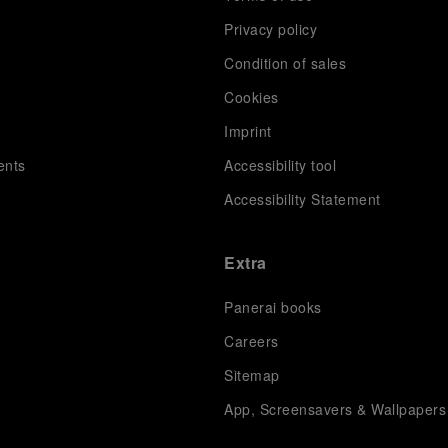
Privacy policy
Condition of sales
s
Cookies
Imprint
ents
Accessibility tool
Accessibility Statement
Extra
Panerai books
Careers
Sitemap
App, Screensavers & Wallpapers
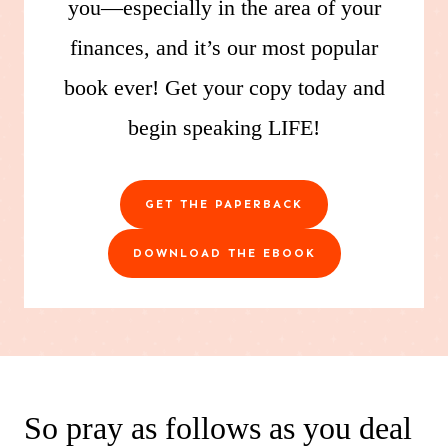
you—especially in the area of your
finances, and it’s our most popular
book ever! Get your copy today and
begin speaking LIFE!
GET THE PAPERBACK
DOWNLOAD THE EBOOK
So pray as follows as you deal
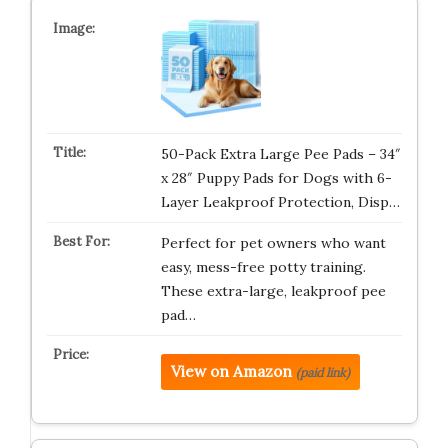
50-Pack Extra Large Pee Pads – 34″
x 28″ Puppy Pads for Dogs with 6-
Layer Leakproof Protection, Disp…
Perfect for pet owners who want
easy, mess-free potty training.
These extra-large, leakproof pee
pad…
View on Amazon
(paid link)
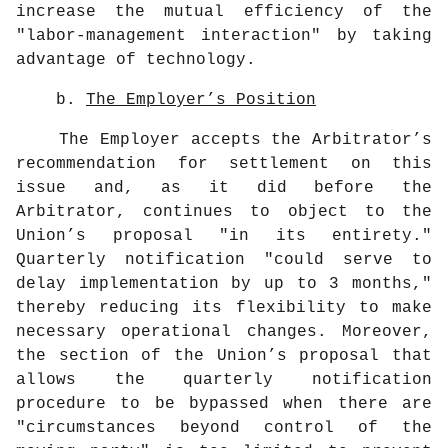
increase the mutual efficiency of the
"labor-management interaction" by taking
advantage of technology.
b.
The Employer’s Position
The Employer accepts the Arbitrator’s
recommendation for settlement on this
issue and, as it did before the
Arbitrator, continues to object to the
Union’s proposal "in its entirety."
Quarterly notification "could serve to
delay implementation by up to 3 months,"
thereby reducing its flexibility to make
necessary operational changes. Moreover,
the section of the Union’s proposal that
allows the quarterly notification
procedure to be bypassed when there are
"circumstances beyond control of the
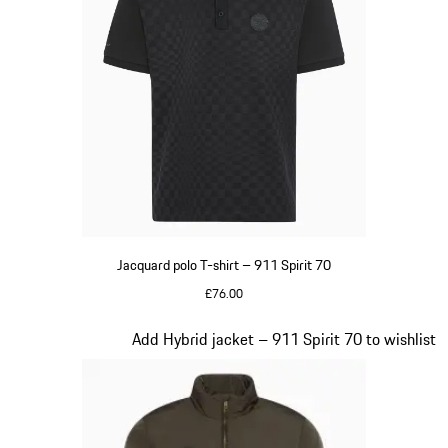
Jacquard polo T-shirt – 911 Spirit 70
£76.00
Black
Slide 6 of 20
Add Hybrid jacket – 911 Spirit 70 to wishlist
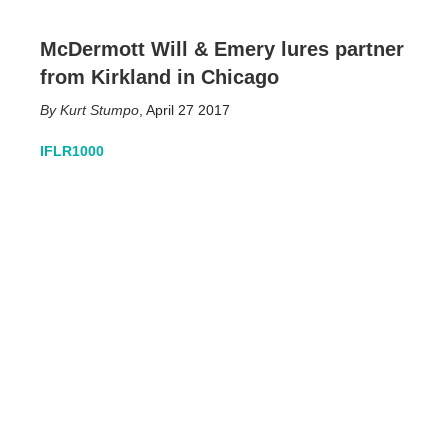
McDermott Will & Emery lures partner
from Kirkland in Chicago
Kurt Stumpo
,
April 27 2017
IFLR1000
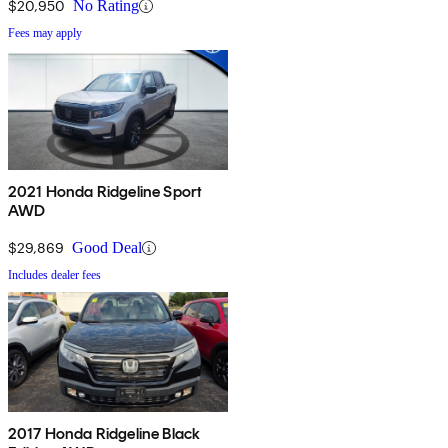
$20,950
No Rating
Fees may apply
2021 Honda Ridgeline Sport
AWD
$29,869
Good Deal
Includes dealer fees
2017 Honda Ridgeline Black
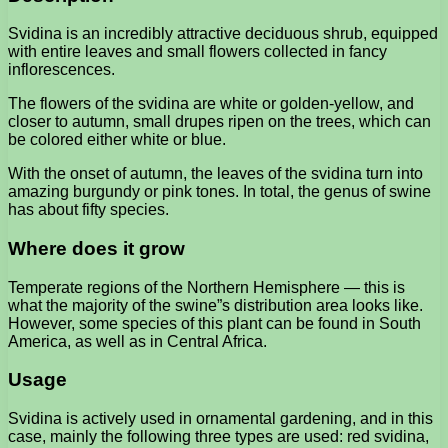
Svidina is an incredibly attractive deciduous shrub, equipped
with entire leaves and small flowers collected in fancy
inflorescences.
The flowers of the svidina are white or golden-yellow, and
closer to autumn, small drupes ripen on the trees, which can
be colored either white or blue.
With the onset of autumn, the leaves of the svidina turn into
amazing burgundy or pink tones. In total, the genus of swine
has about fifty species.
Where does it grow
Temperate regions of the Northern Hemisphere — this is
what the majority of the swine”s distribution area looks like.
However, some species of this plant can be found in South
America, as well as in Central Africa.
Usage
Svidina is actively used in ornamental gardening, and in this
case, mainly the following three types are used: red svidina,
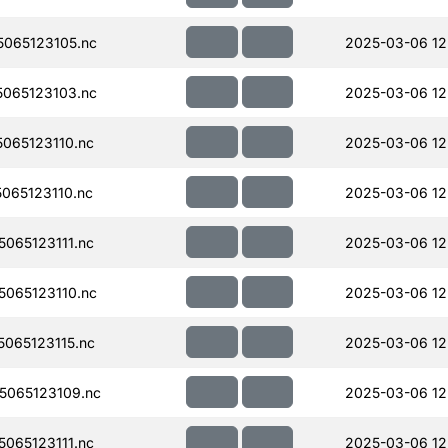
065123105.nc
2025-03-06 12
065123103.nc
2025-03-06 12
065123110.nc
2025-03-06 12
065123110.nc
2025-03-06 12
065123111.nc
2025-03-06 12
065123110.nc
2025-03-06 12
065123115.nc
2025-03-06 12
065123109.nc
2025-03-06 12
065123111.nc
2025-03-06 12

• [To-do item]: Could you copy out every line of text in the data above, word for word, leaving the pictures out of your answer?

• [Task answer]:
Privacy policy
Condition of sales
s
Cookies
Imprint
ents
Accessibility tool
Accessibility Statement
Extra
Panerai books
Careers
Sitemap
App, Screensavers & Wallpapers
you—especially in the area of your
finances, and it’s our most popular
book ever! Get your copy today and
begin speaking LIFE!
GET THE PAPERBACK
DOWNLOAD THE EBOOK
So pray as follows as you deal
50-Pack Extra Large Pee Pads – 34″
x 28″ Puppy Pads for Dogs with 6-
Layer Leakproof Protection, Disp…
Perfect for pet owners who want
easy, mess-free potty training.
These extra-large, leakproof pee
pad…
View on Amazon
(paid link)
increase the mutual efficiency of the
"labor-management interaction" by taking
advantage of technology.
b.
The Employer’s Position
The Employer accepts the Arbitrator’s
recommendation for settlement on this
issue and, as it did before the
Arbitrator, continues to object to the
Union’s proposal "in its entirety."
Quarterly notification "could serve to
delay implementation by up to 3 months,"
thereby reducing its flexibility to make
necessary operational changes. Moreover,
the section of the Union’s proposal that
allows the quarterly notification
procedure to be bypassed when there are
"circumstances beyond control of the
Jacquard polo T-shirt – 911 Spirit 70
£76.00
Black
Slide 6 of 20
Add Hybrid jacket – 911 Spirit 70 to wishlist
McDermott Will & Emery lures partner
from Kirkland in Chicago
Kurt Stumpo
,
April 27 2017
IFLR1000
$20,950
No Rating
Fees may apply
2021 Honda Ridgeline Sport
AWD
$29,869
Good Deal
Includes dealer fees
2017 Honda Ridgeline Black
Svidina is an incredibly attractive deciduous shrub, equipped
with entire leaves and small flowers collected in fancy
inflorescences.
The flowers of the svidina are white or golden-yellow, and
closer to autumn, small drupes ripen on the trees, which can
be colored either white or blue.
With the onset of autumn, the leaves of the svidina turn into
amazing burgundy or pink tones. In total, the genus of swine
has about fifty species.
Where does it grow
Temperate regions of the Northern Hemisphere — this is
what the majority of the swine”s distribution area looks like.
However, some species of this plant can be found in South
America, as well as in Central Africa.
Usage
Svidina is actively used in ornamental gardening, and in this
case, mainly the following three types are used: red svidina,
065123105.nc
2025-03-06 12
065123103.nc
2025-03-06 12
065123110.nc
2025-03-06 12
065123110.nc
2025-03-06 12
065123111.nc
2025-03-06 12
065123110.nc
2025-03-06 12
065123115.nc
2025-03-06 12
065123109.nc
2025-03-06 12
065123111.nc
2025-03-06 12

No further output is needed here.